The proposal, which the author of the Republican bill, Senator Scott Baldwin, says aims to prevent the teaching of certain “discriminatory concepts” in classrooms, prompted an entire day of testimony back and forth before the Senate Education Committee from school advocates, teachers and parents. .

The first Senate bill prohibits K-12 schools from requiring a student or employee “to engage in training, guidance, or therapy that presents any form of racial or gender stereotyping or blame on the basis of gender, race, ethnicity, religion, color, national origin or political affiliation”. Teachers would also not be permitted to “include or promote” such concepts within the framework of their program.

The bill does not explicitly refer to critical race theory, which has become a catch-all term for the idea that racism is systemic in the nation’s institutions and that they function to maintain the dominance of Whites in society.

Instead, he says schools cannot teach “that every individual should feel discomfort, guilt, anguish, responsibility or any other form of psychological distress” because of what Baldwin called “the eight specific division concepts” described in the text of the bill. .

Baldwin said a key aspect of the bill requires transparency for parents by requiring all curriculum to be posted online and creating curriculum committees with parents to approve school materials. However, he questioned whether posting the curriculum online was too burdensome for teachers and said he was open to changing this language.

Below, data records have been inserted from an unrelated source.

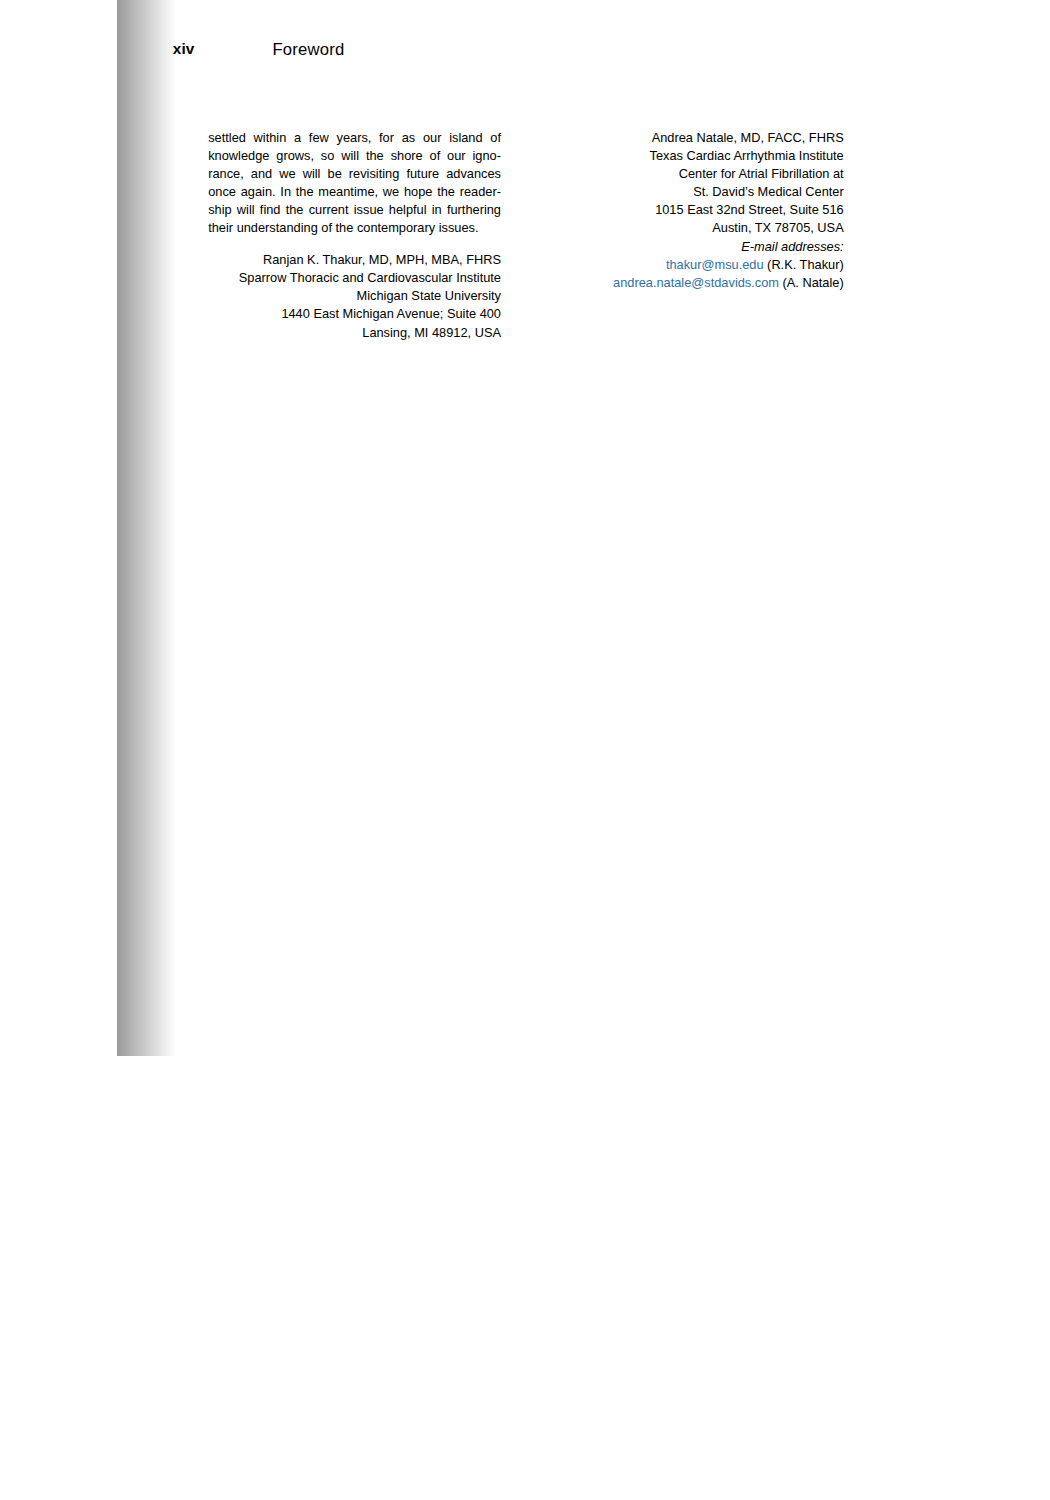xiv Foreword
settled within a few years, for as our island of knowledge grows, so will the shore of our ignorance, and we will be revisiting future advances once again. In the meantime, we hope the readership will find the current issue helpful in furthering their understanding of the contemporary issues.
Ranjan K. Thakur, MD, MPH, MBA, FHRS
Sparrow Thoracic and Cardiovascular Institute
Michigan State University
1440 East Michigan Avenue; Suite 400
Lansing, MI 48912, USA
Andrea Natale, MD, FACC, FHRS
Texas Cardiac Arrhythmia Institute
Center for Atrial Fibrillation at
St. David’s Medical Center
1015 East 32nd Street, Suite 516
Austin, TX 78705, USA
E-mail addresses:
thakur@msu.edu (R.K. Thakur)
andrea.natale@stdavids.com (A. Natale)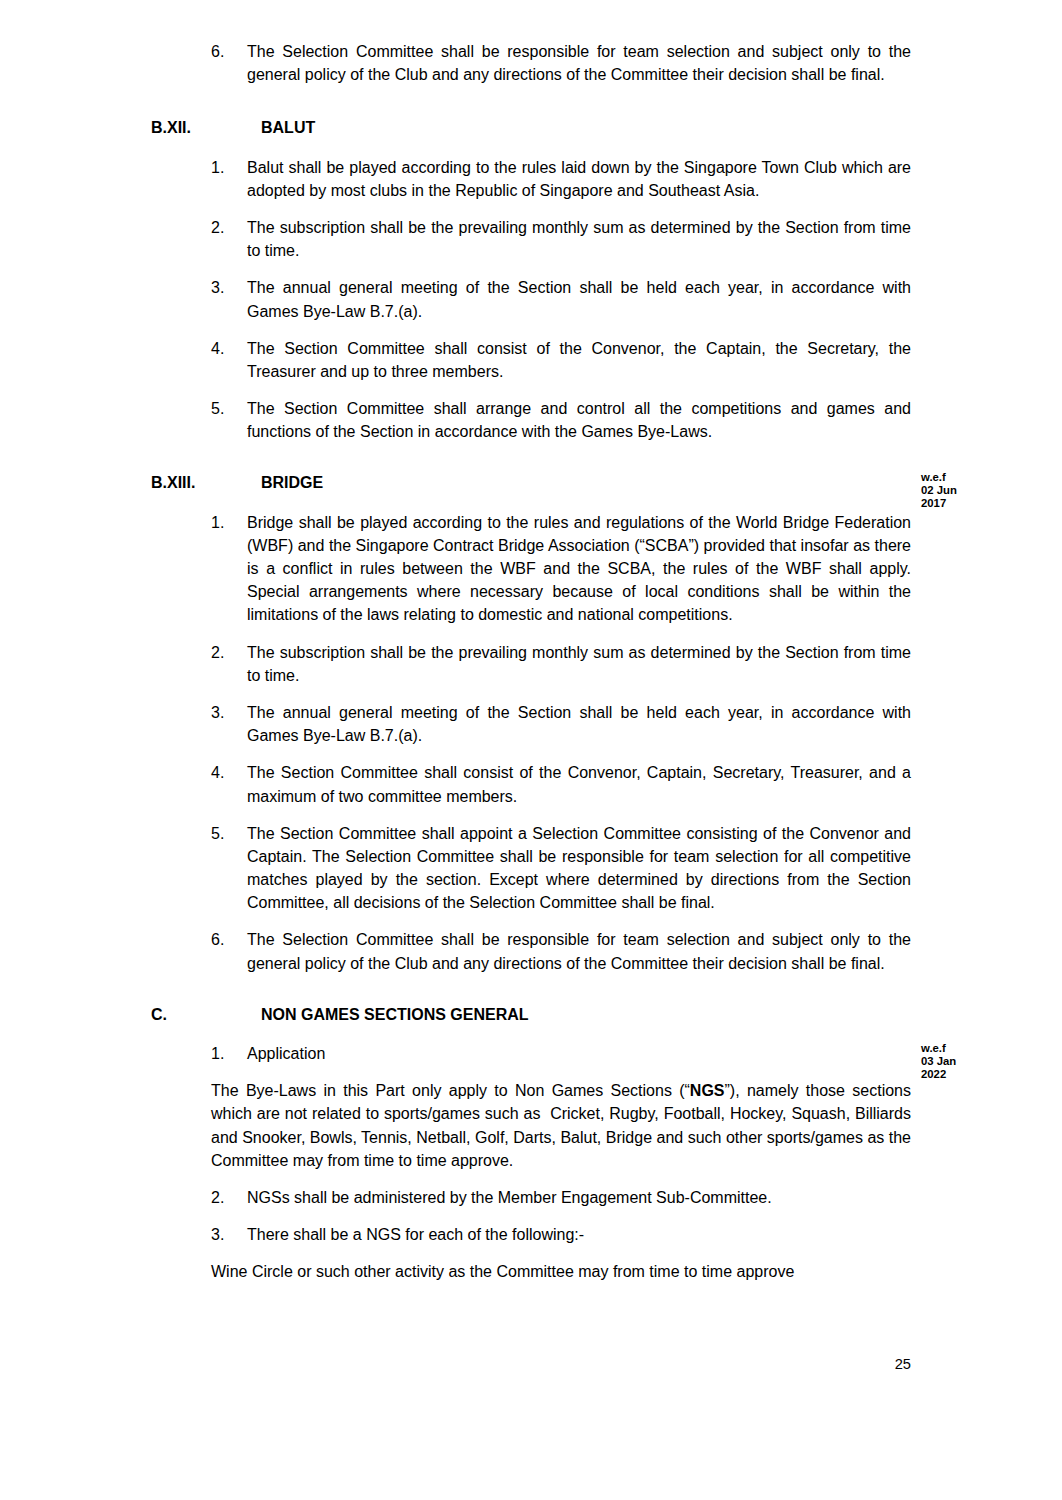6.
The Selection Committee shall be responsible for team selection and subject only to the general policy of the Club and any directions of the Committee their decision shall be final.
B.XII.
BALUT
1.
Balut shall be played according to the rules laid down by the Singapore Town Club which are adopted by most clubs in the Republic of Singapore and Southeast Asia.
2.
The subscription shall be the prevailing monthly sum as determined by the Section from time to time.
3.
The annual general meeting of the Section shall be held each year, in accordance with Games Bye-Law B.7.(a).
4.
The Section Committee shall consist of the Convenor, the Captain, the Secretary, the Treasurer and up to three members.
5.
The Section Committee shall arrange and control all the competitions and games and functions of the Section in accordance with the Games Bye-Laws.
B.XIII.
BRIDGE
w.e.f
02 Jun
2017
1.
Bridge shall be played according to the rules and regulations of the World Bridge Federation (WBF) and the Singapore Contract Bridge Association (“SCBA”) provided that insofar as there is a conflict in rules between the WBF and the SCBA, the rules of the WBF shall apply. Special arrangements where necessary because of local conditions shall be within the limitations of the laws relating to domestic and national competitions.
2.
The subscription shall be the prevailing monthly sum as determined by the Section from time to time.
3.
The annual general meeting of the Section shall be held each year, in accordance with Games Bye-Law B.7.(a).
4.
The Section Committee shall consist of the Convenor, Captain, Secretary, Treasurer, and a maximum of two committee members.
5.
The Section Committee shall appoint a Selection Committee consisting of the Convenor and Captain. The Selection Committee shall be responsible for team selection for all competitive matches played by the section. Except where determined by directions from the Section Committee, all decisions of the Selection Committee shall be final.
6.
The Selection Committee shall be responsible for team selection and subject only to the general policy of the Club and any directions of the Committee their decision shall be final.
C.
NON GAMES SECTIONS GENERAL
w.e.f
03 Jan
2022
1.
Application
The Bye-Laws in this Part only apply to Non Games Sections (“NGS”), namely those sections which are not related to sports/games such as Cricket, Rugby, Football, Hockey, Squash, Billiards and Snooker, Bowls, Tennis, Netball, Golf, Darts, Balut, Bridge and such other sports/games as the Committee may from time to time approve.
2.
NGSs shall be administered by the Member Engagement Sub-Committee.
3.
There shall be a NGS for each of the following:-
Wine Circle or such other activity as the Committee may from time to time approve
25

Bob Taylor, executive director of the Indiana Association of Public School Superintendents, echoed testimony from many educators on Wednesday that requiring the publication of syllabuses or lesson plans, rather than complete lesson plans, would be less punitive and burdensome. for individual teachers.

According to the legislation, parental consent would also be required for ongoing mental, social and emotional services to students, except in a crisis or emergency.

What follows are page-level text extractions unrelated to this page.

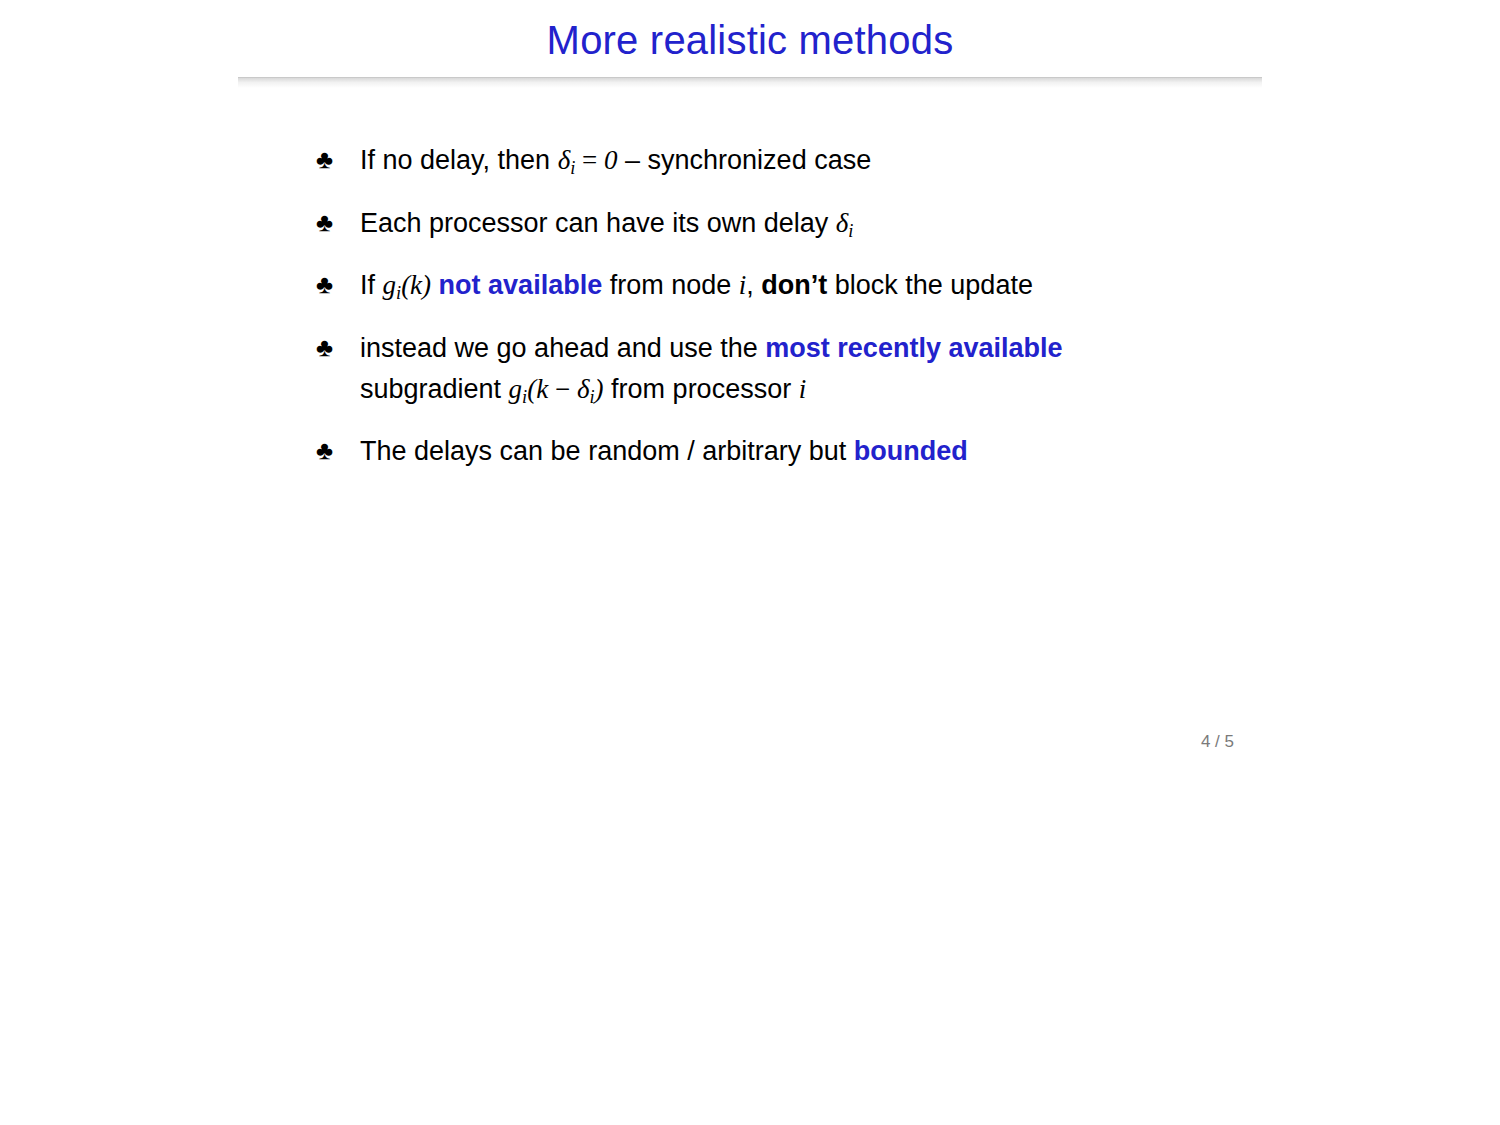More realistic methods
If no delay, then δi = 0 – synchronized case
Each processor can have its own delay δi
If gi(k) not available from node i, don’t block the update
instead we go ahead and use the most recently available subgradient gi(k − δi) from processor i
The delays can be random / arbitrary but bounded
4 / 5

If schools break the law, the bill allows parents to take legal action against the school corporation.

Baldwin claimed on Wednesday that the bill was drafted in a different format before the 2021 legislative session, and pointed out that he had heard “many complaints” from voters about “diversifying” concepts taught in Indiana schools.

He further insisted that nothing in the bill was intended to prevent the teaching of “historical facts”.

“Teaching factual subjects, past or present, good or bad, is not a subject of this bill,” he said. “We are creating new language in the Indiana code to make it abundantly clear that these are discriminating concepts that Indiana schools don’t believe in.”

Gail Zeheralis, director of government relations for the Indiana State Teachers Association, said the bill will have a negative effect on teachers, making them feel “constrained” by what they will be allowed to teach, and already adding “frustrating” workloads.

“The bill comes at a time of tremendous stress in our schools, at a time when teachers and staff have left no stone unturned to put in place an educational program to meet children where they are, in person and remotely,” Zeheralis mentioned. “It will harm children’s learning and growth abilities, both in terms of understanding the world and developing their own critical thinking skills.”

Two similar bills introduced in the House would additionally require schools to publicly post learning materials and educational activities online.

Bill requires students to learn that concepts such as ‘socialism, Marxism, communism, totalitarianism, or similar political systems’ are ‘inconsistent with the concepts of freedom on which the United States was founded’ , from sixth to twelfth grade.

The legislation also allows parents to remove their students from face mask or vaccine requirements, and states that schools cannot require vaccination against COVID-19 or another communicable disease “as a condition of employment, d registration, attendance or participation in a school society. or a qualified school or in a school extracurricular activity.

Another bill, which also requires schools to post school materials online and dictates what can and cannot be taught in classrooms, will be heard by the House Education Committee on Monday.